A May 22, 2019 update refers to an Open Democracy article
A May 19, 2019 Open Democracy article is entitled: “The faux revolution of mindfulness: McMindfulness is the new capitalist spirituality.”
An excerpt reads:
Against this background, the hubris and political naiveté of the cheerleaders of the mindfulness ‘revolution’ is stunning. They seem so enamored of doing good and saving the world that these true believers, no matter how sincere, suffer from an enormous blindspot. They seem mindless of the fact that all too often, mindfulness has been reduced to a commodified and instrumental self-help technique that unwittingly reinforces neoliberal imperatives.

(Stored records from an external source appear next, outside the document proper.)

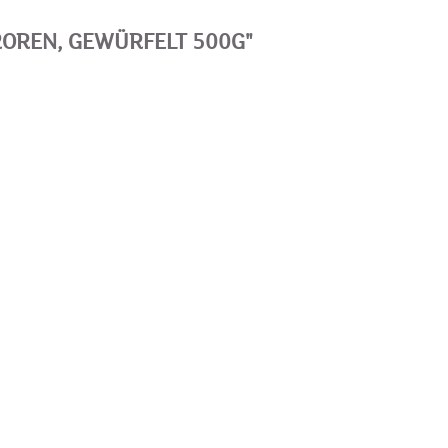
OREN, GEWÜRFELT 500G"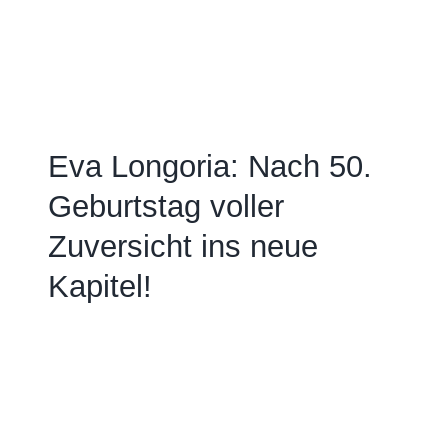
Eva Longoria: Nach 50.
Geburtstag voller
Zuversicht ins neue
Kapitel!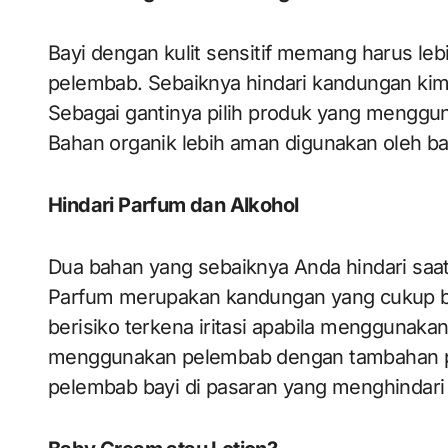
Bayi dengan kulit sensitif memang harus leb
pelembab. Sebaiknya hindari kandungan kimia
Sebagai gantinya pilih produk yang menggu
Bahan organik lebih aman digunakan oleh bayi
Hindari Parfum dan Alkohol
Dua bahan yang sebaiknya Anda hindari saa
Parfum merupakan kandungan yang cukup ber
berisiko terkena iritasi apabila menggunaka
menggunakan pelembab dengan tambahan pa
pelembab bayi di pasaran yang menghindari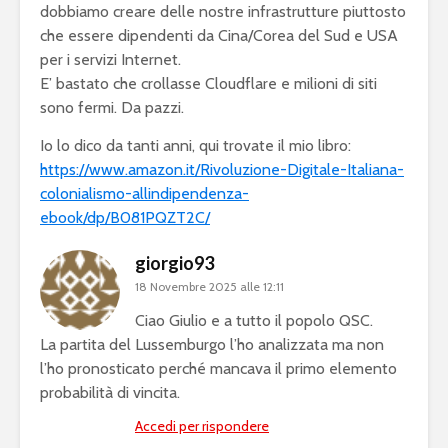
dobbiamo creare delle nostre infrastrutture piuttosto
che essere dipendenti da Cina/Corea del Sud e USA
per i servizi Internet.
E’ bastato che crollasse Cloudflare e milioni di siti
sono fermi. Da pazzi.
Io lo dico da tanti anni, qui trovate il mio libro:
https://www.amazon.it/Rivoluzione-Digitale-Italiana-
colonialismo-allindipendenza-
ebook/dp/B081PQZT2C/
giorgio93
18 Novembre 2025 alle 12:11
Ciao Giulio e a tutto il popolo QSC.
La partita del Lussemburgo l’ho analizzata ma non
l’ho pronosticato perché mancava il primo elemento
probabilità di vincita.
Accedi per rispondere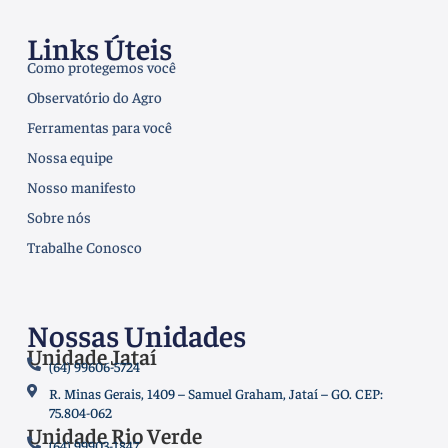
Links Úteis
Como protegemos você
Observatório do Agro
Ferramentas para você
Nossa equipe
Nosso manifesto
Sobre nós
Trabalhe Conosco
Nossas Unidades
Unidade Jataí
(64) 99606-5724
R. Minas Gerais, 1409 – Samuel Graham, Jataí – GO. CEP:
75.804-062
Unidade Rio Verde
(64) 99903-1847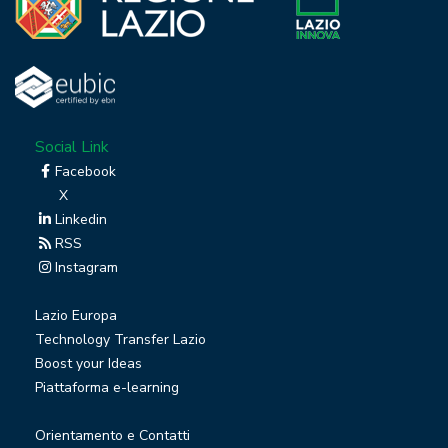
Social Link
Facebook
X
Linkedin
RSS
Instagram
Lazio Europa
Technology Transfer Lazio
Boost your Ideas
Piattaforma e-learning
Orientamento e Contatti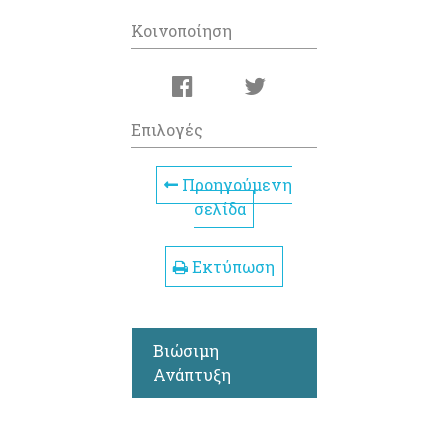
Κοινοποίηση
Επιλογές
Προηγούμενη
σελίδα
Εκτύπωση
Βιώσιμη
Ανάπτυξη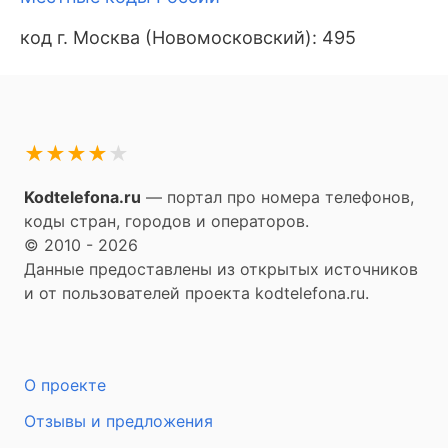
код г. Москва (Новомосковский): 495
★
★
★
★
★
Kodtelefona.ru
— портал про номера телефонов,
коды стран, городов и операторов.
© 2010 - 2026
Данные предоставлены из открытых источников
и от пользователей проекта kodtelefona.ru.
О проекте
Отзывы и предложения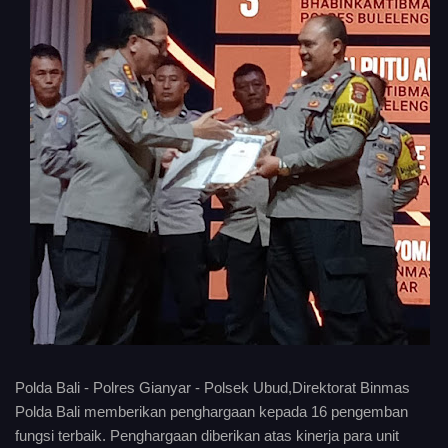
Polda Bali - Polres Gianyar - Polsek Ubud,Direktorat Binmas
Polda Bali memberikan penghargaan kepada 16 pengemban
fungsi terbaik. Penghargaan diberikan atas kinerja para unit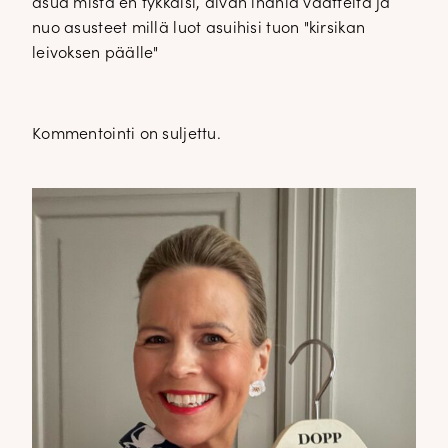
asua mistä en tykkäisi, aivan ihania vaatteita ja
nuo asusteet millä luot asuihisi tuon "kirsikan
leivoksen päälle"
Kommentointi on suljettu.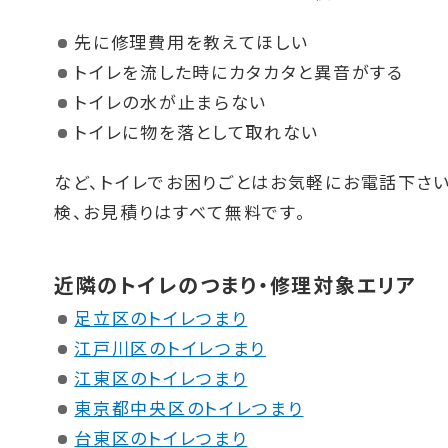
先に修理費用を教えてほしい
トイレを流した時にカタカタと異音がする
トイレの水が止まらない
トイレに物を落として取れない
など、トイレでお困りごとはお気軽にお電話下さい
検、お見積りはすべて無料です。
近隣のトイレのつまり・修理対象エリア
足立区のトイレつまり
江戸川区のトイレつまり
江東区のトイレつまり
東京都中央区のトイレつまり
台東区のトイレつまり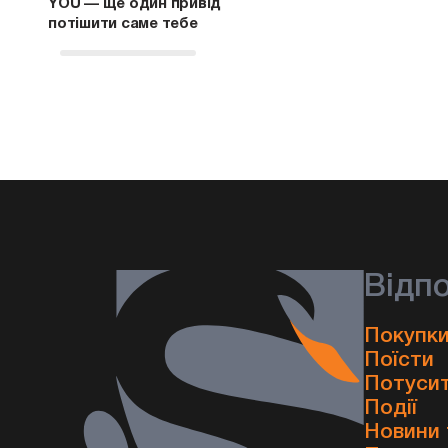
YOU — ще один привід
потішити саме тебе
Відп
Покупки
Поїсти
Потуси
Події
Новини 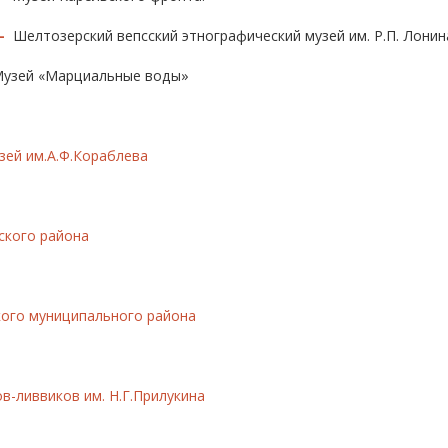
-
Шелтозерский вепсский этнографический музей им. Р.П. Лонин
узей «Марциальные воды»
зей им.А.Ф.Кораблева
ского района
кого муниципального района
в-ливвиков им. Н.Г.Прилукина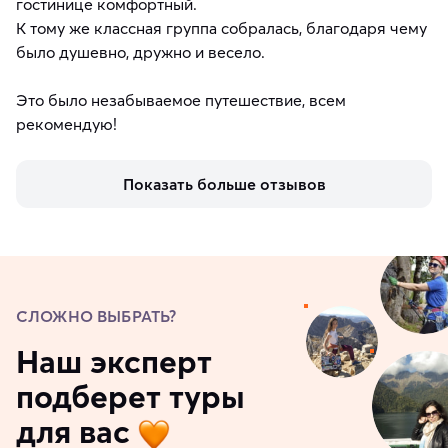
гостинице комфортный.
К тому же классная группа собралась, благодаря чему
было душевно, дружно и весело.
Это было незабываемое путешествие, всем
рекомендую!
Показать больше отзывов
СЛОЖНО ВЫБРАТЬ?
Наш эксперт
подберет туры
для вас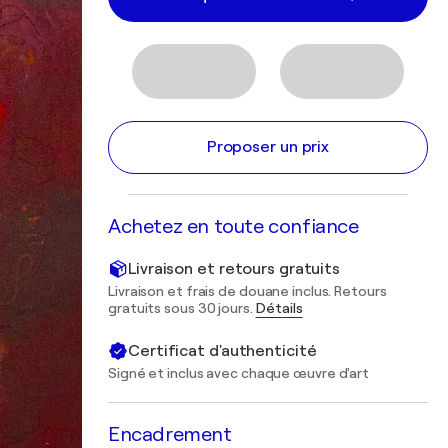
Proposer un prix
Achetez en toute confiance
Livraison et retours gratuits
Livraison et frais de douane inclus. Retours
gratuits sous 30 jours.
Détails
Certificat d'authenticité
Signé et inclus avec chaque œuvre d'art
Encadrement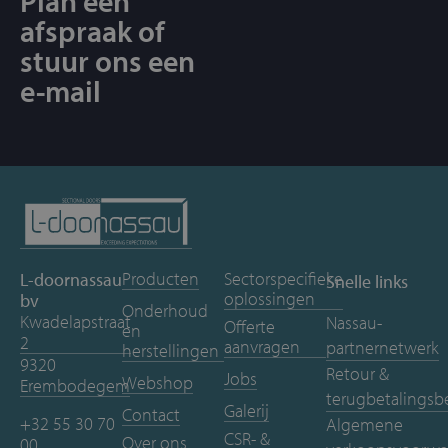
Plan een
afspraak of
stuur ons een
e-mail
Producten
Sectorspecifieke
L-doornassau
Snelle links
oplossingen
bv
Onderhoud
Kwadelapstraat
Nassau-
Offerte
en
2
aanvragen
partnernetwerk
herstellingen
9320
Retour &
Jobs
Webshop
Erembodegem
terugbetalingsb
Galerij
Contact
+32 55 30 70
Algemene
CSR- &
Over ons
00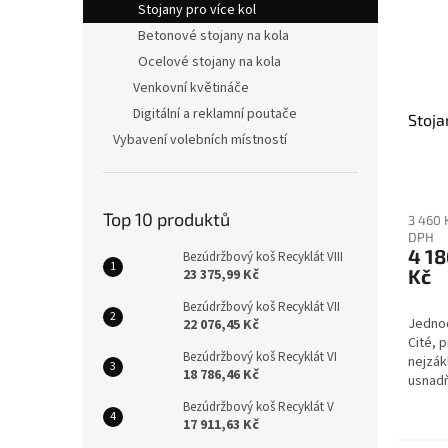
Stojany pro více kol
Betonové stojany na kola
Ocelové stojany na kola
Venkovní květináče
Digitální a reklamní poutače
Stoja
Vybavení volebních místností
Top 10 produktů
3 460 
DPH
4 18
Bezúdržbový koš Recyklát VIII
Kč
23 375,99 Kč
Bezúdržbový koš Recyklát VII
Jednod
22 076,45 Kč
Cité, p
Bezúdržbový koš Recyklát VI
nejzák
18 786,46 Kč
usnad
do jak
Bezúdržbový koš Recyklát V
17 911,63 Kč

For Kabat-Zinn and his followers, it is mindless and maladapted individuals who are to blame for the problems of a dysfunctional society, not the political and economic frameworks within which they are forced to act. By shifting the burden of responsibility to individuals for managing their own wellbeing, and by privatizing and pathologizing stress, the neoliberal order has been a boon to the 1.1 billion dollar mindfulness industry.
This is an intriguing article. I think a key feature of mindfulness is that how it is defined is up to each person who uses the term. I note that the article argues that mindfulness can be used to advance any particular position – for example, on the left, or on the right.
My own anecdotal experience is that mindfulness is indeed highly valuable in helping a person deal with stress. The fact I have learned to practise mindfulness has come in very useful with regard to how I deal with stress, and with regard to how I address stressful social interactions. I can see tremendous value in mindfulness.
I also note that newsstands across the province of Ontario, where I live, feature magazines extolling the benefits of mindfulness. I’ve spent a lot of time of observing the covers of these magazines. I’ve also at times purchased a copy and read a few articles. From such anecdotal observations I would say for sure: Pitching the concept that mindfulness will cure what ails you is the perfect way to prop up a neoliberal worldview.
However, it also occurs to me that mindfulness has tremendous value, period. Whether or not it end up in the hands of neoliberal ideologues, who use it to push their own view of what reality entails, is neither here nor there; such tactics or strategies are beside the point: People can use mindfulness, like any powerful technique, for whatever purpose they wish to use it for.
A May 25, 2019 Globe and Mail article is entitled: “Put down the self-help books. Resilience is not a DIY endeavour.”
A June 14, 2019 Guardian article is entitled: “The mindfulness conspiracy: It is sold as a force that can help us cope with the ravages of capitalism, but with its inward focus, mindful meditation may be the enemy of activism.”